Ahem.... Probably even worse taste and I'd probably be labelled just as grabby, but will your DH be requiring that BIL pays the extra £20,000 into the estate to pay off his previous debt that was left outstanding to his father?

Hufflepuffin · 11/04/2016 19:39

Split the land and the house, get the house without the land valued.

Let bil buy half the house from you for whatever the valuation of the house is with rights to use the land until such time as the land is sold.

Keep your share of the land until that time.

I think this is the best suggestion for you and your children. I think you have the right to stick up for your children to your dh. It is your business. If your bil won't agree to this then it's HIM breaking the peace because it's a perfectly reasonable suggestion!

Hufflepuffin · 11/04/2016 19:39

You can also get a valuation from a RICS surveyor.

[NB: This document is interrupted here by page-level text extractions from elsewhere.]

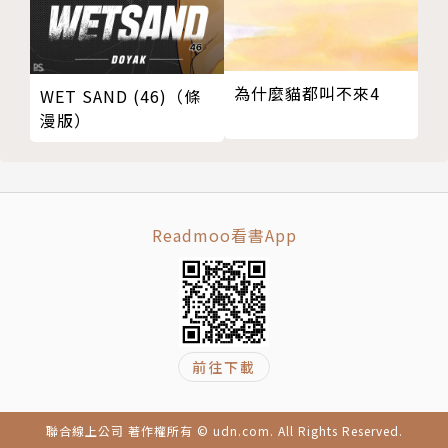
為什麼貓都叫不來4
WET SAND (46)（條
漫版）
Readmoo看書App
前往下載
聯合線上公司 著作權所有 © udn.com. All Rights Reserved.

NeedsAsockamnesty · 11/04/2016 20:20

He can't do that south it was a gift not a loan,the op made it very clear that FIL let him have it with no requirement to pay it back.

summer It's not grabby at all to make financial decisions in a buisness like way and doing so protects both parties from all sorts of nonsence, more people should so it and the world would be a nicer place.there is nothing wrong with the DH getting his own valuation,if he does he will either find out his brother has done nothing wrong and that is the true value that should be used for probate and HMRC or he will protect himself from a lot of tax related hassle and being stiched up.

limitedperiodonly · 11/04/2016 20:27

Another one advising your husband to get two or three independent valuations OP.

DancingDinosaur · 11/04/2016 21:01

You sound grabby and selfish

Whys that then Summer? Don't just leave it there and run off eh.

Marmitelover55 · 11/04/2016 22:40

I think there is a lot of jealousy on this thread! Glad the more sensible posters have now come to the fore. I think the grabby/selfish posts are more of a reflection on those posters' rather than the OP Grin

JustGiveMeTwoMinutes · 11/04/2016 23:05

I think the message coming through from your DH is that his gut feeling is not to trust his brother and I think he is right. Get good legal advice.

SouthWesterlyWinds · 11/04/2016 23:08

NeedsASock - ahh. Missed that update.

Take it BIL was the golden child then?